Damone, however, disagreed. “Tanya has saved us a lot of money since she came on board. She did what we asked her to do with fiscal responsibility. We didn’t have public records correct here. We didn’t have our books correct here. She did everything we asked her to do, and this is a public process. I think we need to be respectful,” Damone said.
“I’m trying to be respectful,” Jacobs replied. “I feel like I’ve been treated like a rag doll, and I don’t even have respect of the board. The employees are told not to talk to me. They don’t even say ‘hi’ to me anymore. I don’t talk to these employees. I hear things through the grapevine. I don’t always believe what they say because I know how rumors are spread.”
Schoech suggested that the board determine whether there was support to terminate Quickel’s contract without cause. “If there is, then this matter is finished with no additional discussion,” he said. “If there isn’t, you cannot hire a maintenance operator until the contract is amended, and that will require a negotiation with Ms. Quickel.”

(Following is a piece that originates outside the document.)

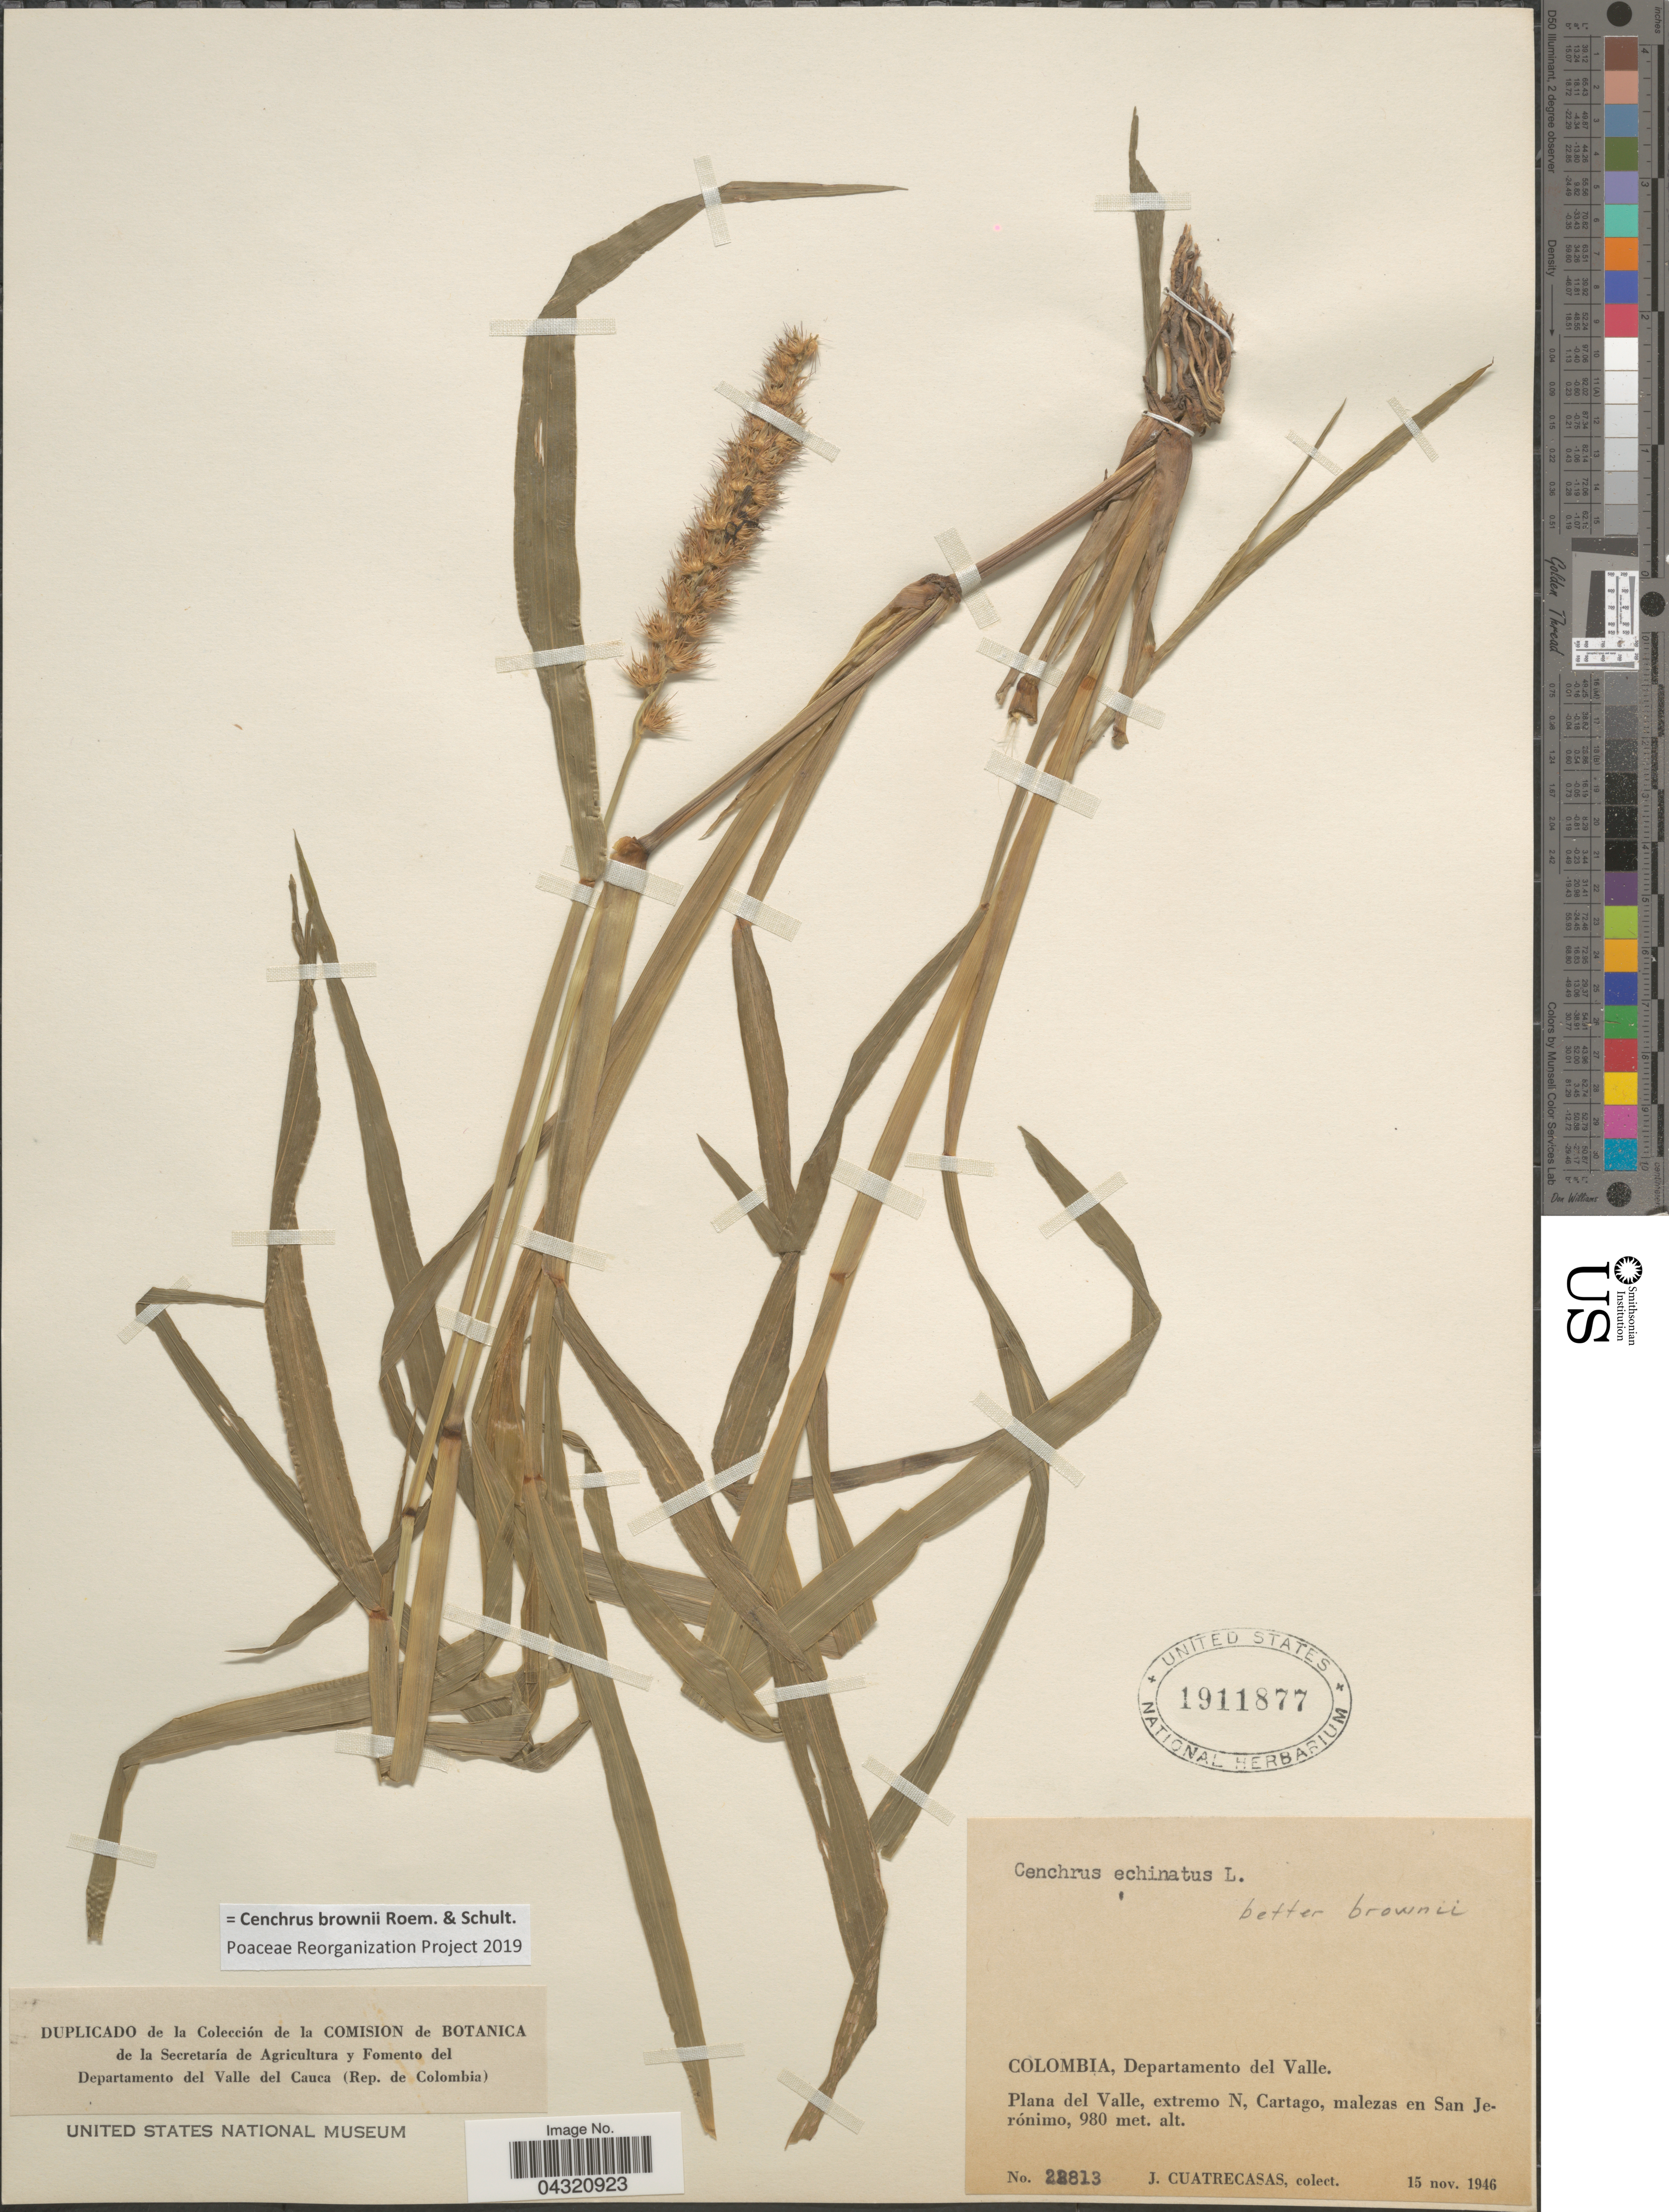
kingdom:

Jacobs made a motion to terminate Quickel effective immediately, but it died for lack of a second.
Dunkley said that he would not second such a motion without gaining more firsthand information. “I understand and I can empathize with Supervisor Jacobs, and one of the reasons I refuse to vote at this point is because I am the new kid on the block,” he said. “I’m a professional investigator, and I don’t act on hearsay.”
Dunkley said he would prefer to table the issue so he can study it and decide for himself. “I do think we need to sit down and reorganize things,” he said. “I think it needs to be more transparent.”
Jacobs agreed to table the idea of terminating or renegotiating Quickel’s contract for several months but said she still believed a hiring freeze is needed.
Damone suggested that supervisors conduct a workshop with Quickel and other administrative staff to review the responsibilities of the respective departments.
Jacobs said she favored such a workshop, but pointed out that she had asked for a similar meeting in September that never came to be.
Damone suggested they have a roundtable discussion outside the office. “It would help Supervisor Dunkley, too,” she said, “where the board of supervisors hears who the key staff members are, maybe each one could introduce their departments to us where we would be able to ask them questions.”
Jacobs added that she would like Schoech to review the Sunshine Law and help Hager with presiding over the board.
Damone asked Quickel if that was agreeable, but Quickel said she would prefer to have her resignation negotiated with legal staff.
“You have made it very clear about the hiring freeze and to change the direction of maintenance and operations, and I completely understand, but there is a contract in place,” Quickel said. “I would ask that you give direction for me to negotiate with the attorneys.”
Jacobs made a motion to begin negotiations for Quickel’s resignation, which was seconded with regrets by Damone. The motion carried 5-0.
“I’ll say for the record that I know why Tanya did that, because she is an absolute professional,” Damone said. “Even if you disagree with her, this is not fair to her professionalism. She is well-respected among her peers in this county and this state, and she deserves to be treated with respect.”